Roßmerkel verwies für seine heutigen Zuhörer auf die Katastrophen, die der heutige Mensch über sich selbst und Gottes Schöpfung bringt und mahnte an, Gottes Maßstäbe – Gehorsam, Demut, Liebe – an unsere Zivilisation anzulegen und selbst Verantwortung für die Welt zu übernehmen, doch dabei auch das Staunen über Gottes Schöpfung beizubehalten. Solches Staunen riefen auch die Interpreten dieser für das 18. Jahrhundert absolut avantgardistischen Komposition des 75-jährigen Telemann hervor.
 
Schon der am Anfang und Ende des 1. Teils und am Schluss des 2. Teils wiederholte Anfangschor „Wie ist dein Name so groß“, ein komplexes Gebilde mit eingeschobenen Soli, mit hochdramatisch feierlichen Trompeten und Pauken zeigte, wie gut Jörg Wöltche, der die Aufführung vom Cembalo aus leitete, sein Ensemble und Volker Hagemann seinen Chor vorbereitet hatten. Durchhörbar, engagiert, spannend und sauber wurde da musiziert, auf Textverständlichkeit sehr intensiv geachtet.
 
Auch einige Arien der Solisten zeigten, welche musikalischen Wunderwerke sich in der „Donner-Ode“ entdecken lassen. So nahm Sopranistin Ilse Berner ihre Arie „Bringt her, ihr Helden“ wunderbar flott auch in den Koloraturen tonsicher und rhythmisch mitreißend und spannend, Altistin Katrin Edelmann gestaltete den Text von „Fallt vor ihm hin“ im Zwiegespräch mit der Oboe sehr bewusst und lebendig.
 
Die beiden Bässe Eric Fergusson und Michael Lion gestalteten mit unterschiedlichen Stimmen und mit eindrucksvoller Unterstützung von Pauken und Trompeten ihre Soloarien „Die Stimme Gottes zerschmettert die Zedern“ und „Sie stürzt die stolzen Gebirge zusammen“ und in ihrem zentralen Duett „Er donnert, dass er verherrlicht werde“ den Höhepunkt des ersten Teils mit schmetternden Koloraturen und – vor allem bei Lion – staunenswert wuchtigem Zugriff. Im zweiten Teil gestaltete Fergusson mit martialisch wilder Begleitung „Gürt an dein Schwert“; Lion lieferte in „Scharf sind deine Geschosse“ ein kleines Bravourstück barocker Gestaltung, rhythmisch mitreißend und mit großem Ausdruck in der Stimme.
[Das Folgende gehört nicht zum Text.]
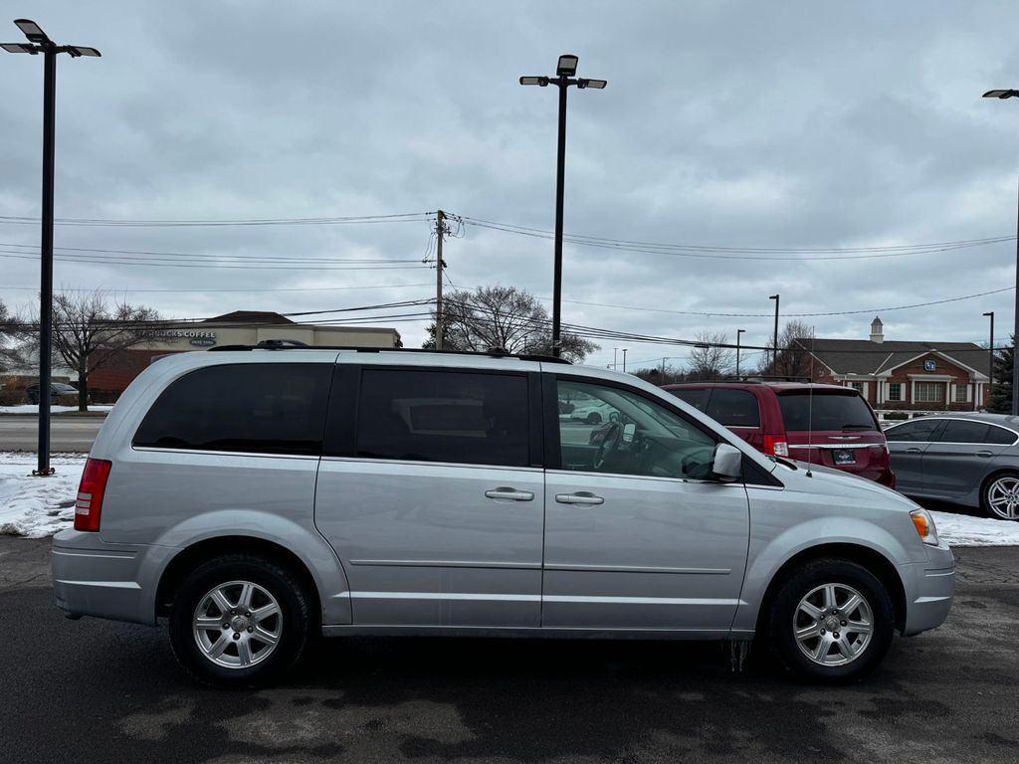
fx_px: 706
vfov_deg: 56.8
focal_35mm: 24
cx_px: 510
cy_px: 382
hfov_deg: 71.6
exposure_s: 1/1923
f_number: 1.78
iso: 80
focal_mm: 6.76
Eindringlich singender Chor

Dem wunderbar sauber, textgenau und eindringlich singenden Würzburger Madrigalchor oblag es, den für die Aussage des Werks so wichtigen Choral „Dein Nam’ ist zuckersüß“ mit der Darstellung des Heilands als Gegenbild zu dem donnernden alttestamentarischen Gott
zu interpretieren, was die jungen Sängerinnen und Sänger wieder mit großer Konzentration, beispielhafter Präzision und offenkundiger Freude an ihrem Tonmeisterten. Es war eine eindrucksvolle Begegnung mit einem zu Unrecht vernachlässigten Großwerk barocker evangelischer Kirchenmusik. Die Zuhörer bedankten sich mit heftigem Applaus für das Erlebnis.